La Cour des comptes remet en question la structure actuelle de la fiscalité énergétique en France, qu’elle juge peu cohérente avec les ambitions climatiques et énergétiques du pays. Selon le rapport, bien que des mesures comme la « composante carbone » aient été mises en place, la fiscalité énergétique n’est pas conçue comme un levier efficace de la politique énergétique et climatique. Cette observation soulève des interrogations sur l’efficacité des mécanismes fiscaux actuels pour répondre aux enjeux de la transition énergétique.
Les ménages français dépensent en moyenne 3 140 euros par an en énergie, répartis entre les coûts du logement (1 720 euros) et des transports (1 420 euros). Les taxes représentent une part significative de ces dépenses : 43 % du prix hors taxes pour l’énergie domestique et 140 % pour les transports. Cette charge fiscale, selon la Cour, crée une « forte sensibilité politique » autour de toute modification de la fiscalité de l’énergie. Pourtant, malgré l’importance de cette fiscalité, son rôle et son impact sur les objectifs énergétiques et climatiques demeurent flous.
Un Processus Décisionnel Centré sur Bercy
Le rapport met en lumière une gouvernance déséquilibrée de la fiscalité énergétique, largement dominée par le ministère de l’Économie et des Finances. Le ministère chargé de l’Écologie et de l’Énergie, jusqu’à récemment, n’a pas contribué de manière significative à l’élaboration de cette fiscalité. De plus, la récente création du secrétariat général à la planification écologique n’a pas encore permis de renforcer cette gouvernance. Cette concentration des décisions au sein d’un seul ministère limite la capacité de la France à intégrer la fiscalité énergétique dans une stratégie plus large de transition.
En l’absence de coordination efficace, les objectifs climatiques risquent de ne pas être atteints de manière optimale.

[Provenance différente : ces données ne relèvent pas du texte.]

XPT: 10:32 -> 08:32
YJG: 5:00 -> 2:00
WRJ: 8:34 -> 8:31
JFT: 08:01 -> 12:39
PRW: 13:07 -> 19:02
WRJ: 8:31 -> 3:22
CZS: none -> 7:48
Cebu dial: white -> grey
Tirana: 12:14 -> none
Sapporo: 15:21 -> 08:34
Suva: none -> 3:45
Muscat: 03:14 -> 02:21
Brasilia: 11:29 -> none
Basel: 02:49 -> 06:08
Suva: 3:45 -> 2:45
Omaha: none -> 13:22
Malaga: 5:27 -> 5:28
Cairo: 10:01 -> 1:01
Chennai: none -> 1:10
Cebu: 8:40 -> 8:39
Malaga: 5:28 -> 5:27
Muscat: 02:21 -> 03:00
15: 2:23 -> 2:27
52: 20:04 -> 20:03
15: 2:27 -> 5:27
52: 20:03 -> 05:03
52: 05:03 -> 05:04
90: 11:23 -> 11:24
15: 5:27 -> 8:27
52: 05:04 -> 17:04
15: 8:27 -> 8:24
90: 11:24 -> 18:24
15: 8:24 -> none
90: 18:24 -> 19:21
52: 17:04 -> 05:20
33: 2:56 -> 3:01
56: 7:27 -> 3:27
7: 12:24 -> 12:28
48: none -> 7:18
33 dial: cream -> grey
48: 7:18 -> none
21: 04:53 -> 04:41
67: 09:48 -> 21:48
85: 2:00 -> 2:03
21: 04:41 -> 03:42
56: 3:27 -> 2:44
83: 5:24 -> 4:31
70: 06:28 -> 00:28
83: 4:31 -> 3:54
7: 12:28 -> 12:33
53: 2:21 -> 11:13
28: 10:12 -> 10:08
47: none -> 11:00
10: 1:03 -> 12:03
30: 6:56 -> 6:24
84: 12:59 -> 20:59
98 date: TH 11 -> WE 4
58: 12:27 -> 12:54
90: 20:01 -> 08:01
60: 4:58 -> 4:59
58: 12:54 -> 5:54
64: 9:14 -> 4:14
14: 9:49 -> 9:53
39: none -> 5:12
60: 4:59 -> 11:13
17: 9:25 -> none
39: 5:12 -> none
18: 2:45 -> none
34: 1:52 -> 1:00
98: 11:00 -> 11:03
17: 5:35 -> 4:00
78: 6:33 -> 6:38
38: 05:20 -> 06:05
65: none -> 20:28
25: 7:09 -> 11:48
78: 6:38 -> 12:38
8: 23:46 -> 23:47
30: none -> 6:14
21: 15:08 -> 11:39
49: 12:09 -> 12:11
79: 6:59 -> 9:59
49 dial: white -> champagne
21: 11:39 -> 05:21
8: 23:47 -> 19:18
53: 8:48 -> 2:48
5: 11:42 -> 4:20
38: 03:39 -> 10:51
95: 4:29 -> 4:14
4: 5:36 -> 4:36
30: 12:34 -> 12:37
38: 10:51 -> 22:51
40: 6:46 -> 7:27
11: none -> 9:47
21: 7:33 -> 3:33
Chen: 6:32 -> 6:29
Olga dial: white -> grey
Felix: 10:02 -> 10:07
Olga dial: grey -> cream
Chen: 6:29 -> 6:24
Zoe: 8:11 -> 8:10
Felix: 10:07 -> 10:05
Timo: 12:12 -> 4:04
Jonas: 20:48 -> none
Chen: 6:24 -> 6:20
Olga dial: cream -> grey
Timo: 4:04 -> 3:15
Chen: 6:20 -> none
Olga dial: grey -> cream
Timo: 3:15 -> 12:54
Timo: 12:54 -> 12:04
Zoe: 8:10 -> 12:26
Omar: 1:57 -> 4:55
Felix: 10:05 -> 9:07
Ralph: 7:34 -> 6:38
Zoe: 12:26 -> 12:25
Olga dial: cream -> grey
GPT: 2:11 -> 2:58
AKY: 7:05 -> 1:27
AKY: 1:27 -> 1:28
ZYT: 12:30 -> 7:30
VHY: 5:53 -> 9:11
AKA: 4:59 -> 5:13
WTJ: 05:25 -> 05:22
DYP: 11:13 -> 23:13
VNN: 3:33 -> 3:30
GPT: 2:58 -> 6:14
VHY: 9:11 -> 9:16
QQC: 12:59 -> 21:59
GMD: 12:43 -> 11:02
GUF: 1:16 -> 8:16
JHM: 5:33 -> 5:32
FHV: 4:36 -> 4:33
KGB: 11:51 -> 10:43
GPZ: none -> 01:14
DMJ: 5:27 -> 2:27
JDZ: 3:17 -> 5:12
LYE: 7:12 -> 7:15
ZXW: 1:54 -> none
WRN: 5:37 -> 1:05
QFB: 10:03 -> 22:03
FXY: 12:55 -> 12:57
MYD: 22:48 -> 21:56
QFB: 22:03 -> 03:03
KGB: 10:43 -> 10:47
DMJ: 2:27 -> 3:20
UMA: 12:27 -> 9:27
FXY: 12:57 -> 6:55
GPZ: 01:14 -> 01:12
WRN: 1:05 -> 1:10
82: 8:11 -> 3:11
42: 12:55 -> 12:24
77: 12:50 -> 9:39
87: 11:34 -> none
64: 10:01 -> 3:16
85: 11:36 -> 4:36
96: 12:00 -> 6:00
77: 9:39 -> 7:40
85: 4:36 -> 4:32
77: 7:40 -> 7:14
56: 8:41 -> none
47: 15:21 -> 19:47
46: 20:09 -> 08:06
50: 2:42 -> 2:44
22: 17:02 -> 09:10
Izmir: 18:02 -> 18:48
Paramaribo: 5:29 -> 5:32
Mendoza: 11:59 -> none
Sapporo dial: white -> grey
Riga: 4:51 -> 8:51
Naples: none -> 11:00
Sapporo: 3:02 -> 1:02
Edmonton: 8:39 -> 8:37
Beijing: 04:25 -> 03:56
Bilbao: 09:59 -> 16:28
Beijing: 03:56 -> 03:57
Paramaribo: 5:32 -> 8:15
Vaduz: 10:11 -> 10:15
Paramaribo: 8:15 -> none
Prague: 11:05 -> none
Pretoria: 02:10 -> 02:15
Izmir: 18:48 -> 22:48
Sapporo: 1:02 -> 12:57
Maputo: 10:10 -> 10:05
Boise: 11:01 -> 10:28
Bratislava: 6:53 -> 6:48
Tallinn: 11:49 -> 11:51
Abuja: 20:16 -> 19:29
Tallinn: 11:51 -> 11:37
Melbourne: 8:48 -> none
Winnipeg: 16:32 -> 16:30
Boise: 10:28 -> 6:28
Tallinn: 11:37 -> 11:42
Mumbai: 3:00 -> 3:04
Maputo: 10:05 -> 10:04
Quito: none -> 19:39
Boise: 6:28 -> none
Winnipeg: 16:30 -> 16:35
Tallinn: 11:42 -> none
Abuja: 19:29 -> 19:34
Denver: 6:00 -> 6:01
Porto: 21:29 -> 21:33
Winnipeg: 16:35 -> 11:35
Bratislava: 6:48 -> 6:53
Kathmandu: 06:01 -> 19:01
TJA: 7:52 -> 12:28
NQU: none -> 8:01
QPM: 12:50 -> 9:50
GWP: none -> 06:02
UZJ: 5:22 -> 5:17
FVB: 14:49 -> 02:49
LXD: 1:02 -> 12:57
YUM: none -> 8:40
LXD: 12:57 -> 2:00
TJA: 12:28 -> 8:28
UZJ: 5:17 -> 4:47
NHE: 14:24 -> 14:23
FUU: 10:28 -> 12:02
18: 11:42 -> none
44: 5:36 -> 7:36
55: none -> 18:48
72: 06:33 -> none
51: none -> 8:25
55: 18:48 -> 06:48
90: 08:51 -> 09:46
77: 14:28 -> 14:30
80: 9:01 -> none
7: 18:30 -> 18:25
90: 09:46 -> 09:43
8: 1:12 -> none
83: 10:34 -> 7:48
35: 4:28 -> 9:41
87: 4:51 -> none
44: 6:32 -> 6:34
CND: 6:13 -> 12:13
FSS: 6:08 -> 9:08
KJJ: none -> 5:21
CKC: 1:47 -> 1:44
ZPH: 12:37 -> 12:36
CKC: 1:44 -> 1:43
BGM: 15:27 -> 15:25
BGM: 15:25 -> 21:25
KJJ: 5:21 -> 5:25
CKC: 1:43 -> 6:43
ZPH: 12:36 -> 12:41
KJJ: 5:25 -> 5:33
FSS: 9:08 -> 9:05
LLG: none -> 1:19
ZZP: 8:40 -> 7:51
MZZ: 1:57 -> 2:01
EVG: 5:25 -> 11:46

Cette centralisation remet en question la capacité du cadre fiscal à s’adapter aux évolutions rapides des marchés énergétiques et des politiques européennes, notamment en ce qui concerne la tarification du carbone et la régulation des émissions.
Réformes Européennes et Conséquences pour les Consommateurs
Les évolutions récentes des régulations européennes, en particulier la réforme du marché carbone, posent des défis supplémentaires pour la fiscalité énergétique française. La Cour des comptes prévoit que cette réforme pourrait entraîner une hausse des prix du gaz de 11 à 13 % et du carburant de 10 à 11 % à court terme, soit une augmentation de 300 euros par ménage. Cette perspective met en évidence la nécessité d’une fiscalité mieux adaptée et coordonnée pour protéger les consommateurs tout en atteignant les objectifs de réduction des émissions.
Vers une Révision des Mécanismes Fiscaux
Pour répondre à ces enjeux, la Cour des comptes préconise un « suivi transversal des dispositifs fiscaux liés à l’énergie ». L’objectif est de veiller à ce que la fiscalité soit en cohérence avec les objectifs énergétiques et climatiques, sans que les modifications n’aient un impact disproportionné sur les consommateurs ou sur la compétitivité des entreprises. Une telle approche nécessiterait une meilleure coopération entre les différents ministères et une clarification des rôles, en particulier pour le secrétariat général à la planification écologique.
Cette révision pourrait permettre de repositionner la fiscalité énergétique comme un levier stratégique, en tenant compte des contraintes économiques et des réalités du marché. Une fiscalité repensée devrait à la fois encourager l’efficacité énergétique et limiter les impacts économiques négatifs sur les entreprises et les ménages.